YOUR GOAL: Print every line of the material below, starting with the line that contains "FSDiagram: median 6, box" and continuing through the last line, reproducing each one unchanged.

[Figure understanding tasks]
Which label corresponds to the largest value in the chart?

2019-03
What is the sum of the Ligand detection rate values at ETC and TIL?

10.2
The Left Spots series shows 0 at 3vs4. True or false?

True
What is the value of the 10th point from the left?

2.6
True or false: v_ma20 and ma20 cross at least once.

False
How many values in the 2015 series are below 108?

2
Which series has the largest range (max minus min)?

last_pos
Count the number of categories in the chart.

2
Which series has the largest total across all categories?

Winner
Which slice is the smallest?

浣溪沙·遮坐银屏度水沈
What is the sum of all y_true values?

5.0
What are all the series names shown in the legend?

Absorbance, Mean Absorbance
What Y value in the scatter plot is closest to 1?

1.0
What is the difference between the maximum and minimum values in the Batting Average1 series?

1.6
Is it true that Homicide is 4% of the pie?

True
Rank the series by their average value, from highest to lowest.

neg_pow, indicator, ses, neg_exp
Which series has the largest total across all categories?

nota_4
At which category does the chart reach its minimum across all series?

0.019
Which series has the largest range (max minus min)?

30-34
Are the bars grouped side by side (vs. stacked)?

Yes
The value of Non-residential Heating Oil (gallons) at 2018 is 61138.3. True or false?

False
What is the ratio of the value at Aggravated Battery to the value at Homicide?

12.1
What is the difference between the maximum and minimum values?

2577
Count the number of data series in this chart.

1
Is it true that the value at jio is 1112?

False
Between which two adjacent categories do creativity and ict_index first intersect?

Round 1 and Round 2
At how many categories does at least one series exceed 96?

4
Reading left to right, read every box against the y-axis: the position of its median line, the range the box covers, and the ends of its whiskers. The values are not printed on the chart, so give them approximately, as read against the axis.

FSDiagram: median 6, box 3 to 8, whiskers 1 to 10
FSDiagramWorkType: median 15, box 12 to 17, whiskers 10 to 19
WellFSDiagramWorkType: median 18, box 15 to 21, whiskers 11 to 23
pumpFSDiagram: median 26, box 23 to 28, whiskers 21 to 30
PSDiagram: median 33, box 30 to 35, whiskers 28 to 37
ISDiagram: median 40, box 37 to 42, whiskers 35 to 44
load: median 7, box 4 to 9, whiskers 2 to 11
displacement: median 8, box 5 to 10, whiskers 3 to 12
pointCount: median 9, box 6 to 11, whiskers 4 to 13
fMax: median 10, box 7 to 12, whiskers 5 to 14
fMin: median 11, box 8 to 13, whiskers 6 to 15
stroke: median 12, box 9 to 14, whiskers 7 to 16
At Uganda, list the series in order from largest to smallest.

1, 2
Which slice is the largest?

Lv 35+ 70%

RESULT FOR THIS EXERCISE:
FSDiagram: median 6, box 3 to 8, whiskers 1 to 10
FSDiagramWorkType: median 15, box 12 to 17, whiskers 10 to 19
WellFSDiagramWorkType: median 18, box 15 to 21, whiskers 11 to 23
pumpFSDiagram: median 26, box 23 to 28, whiskers 21 to 30
PSDiagram: median 33, box 30 to 35, whiskers 28 to 37
ISDiagram: median 40, box 37 to 42, whiskers 35 to 44
load: median 7, box 4 to 9, whiskers 2 to 11
displacement: median 8, box 5 to 10, whiskers 3 to 12
pointCount: median 9, box 6 to 11, whiskers 4 to 13
fMax: median 10, box 7 to 12, whiskers 5 to 14
fMin: median 11, box 8 to 13, whiskers 6 to 15
stroke: median 12, box 9 to 14, whiskers 7 to 16
At Uganda, list the series in order from largest to smallest.

1, 2
Which slice is the largest?

Lv 35+ 70%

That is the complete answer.